UNA NUEVA ETAPA (CCXLVII)

CUADERNO DE GABRIEL

LA GRAN BATALLA (VI)
Subió a lomos del unicornio y rodeó su cuello con ambos brazos; el animal reemprendió el vuelo y se alzó con sus poderosas alas. Conforme tomaba altura, sentía que la respiración se le dificultaba, mas no hizo ademán de protesta. Cuidaba de guardar con cuidado la filosa espada para no herir a la bestezuela, que pronto ganó en velocidad. Sentía las fuertes ráfagas de aire contra su rostro; cerró los ojos y asió las crines para evitar caer al vacío; a aquella selva que iba quedando atrás para perderse en la distancia. Pero, si tal hubiera sucedido y por un mínimo instante hubiera soltado el pelaje de su fiel compañero, en breve habría perecido, mucho antes de tocar tierra, perdida la protección que le daba el contacto con el ser alado.

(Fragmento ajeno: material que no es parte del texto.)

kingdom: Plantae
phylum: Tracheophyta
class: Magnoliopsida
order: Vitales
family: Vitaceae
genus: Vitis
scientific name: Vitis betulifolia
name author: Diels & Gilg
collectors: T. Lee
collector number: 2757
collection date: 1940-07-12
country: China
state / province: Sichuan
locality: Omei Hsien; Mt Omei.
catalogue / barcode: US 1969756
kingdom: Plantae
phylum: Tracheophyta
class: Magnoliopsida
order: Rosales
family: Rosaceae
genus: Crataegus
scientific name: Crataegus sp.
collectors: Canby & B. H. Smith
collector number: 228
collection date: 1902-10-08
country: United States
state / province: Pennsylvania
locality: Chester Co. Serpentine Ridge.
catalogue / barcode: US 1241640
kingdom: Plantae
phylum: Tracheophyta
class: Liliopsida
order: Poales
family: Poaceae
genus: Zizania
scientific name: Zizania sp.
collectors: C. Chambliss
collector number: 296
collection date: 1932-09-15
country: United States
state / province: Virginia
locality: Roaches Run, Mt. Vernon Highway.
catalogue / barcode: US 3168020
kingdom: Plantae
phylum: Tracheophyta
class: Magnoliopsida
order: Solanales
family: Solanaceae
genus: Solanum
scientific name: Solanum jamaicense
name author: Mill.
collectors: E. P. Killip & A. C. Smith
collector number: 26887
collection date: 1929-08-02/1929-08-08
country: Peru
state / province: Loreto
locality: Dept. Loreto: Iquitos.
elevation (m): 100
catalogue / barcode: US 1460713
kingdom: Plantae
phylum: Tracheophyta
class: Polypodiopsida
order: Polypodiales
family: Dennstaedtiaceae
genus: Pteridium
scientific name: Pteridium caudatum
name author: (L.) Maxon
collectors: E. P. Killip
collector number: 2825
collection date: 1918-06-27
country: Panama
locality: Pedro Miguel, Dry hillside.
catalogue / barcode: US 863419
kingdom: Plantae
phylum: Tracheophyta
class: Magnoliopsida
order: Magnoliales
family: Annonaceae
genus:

El trayecto duró varias horas; tiempo que se le antojó demasiado largo, y quedó dormida sobre las espaldas del animal. Aquélla había sido la parte más dura; la prueba más difícil de cuantas había enfrentado. Sentía menguadas sus fuerzas, a pesar de no haber movido un músculo; tal había sido la tensión por el desplazamiento y el efecto causado por el cambio de atmósfera.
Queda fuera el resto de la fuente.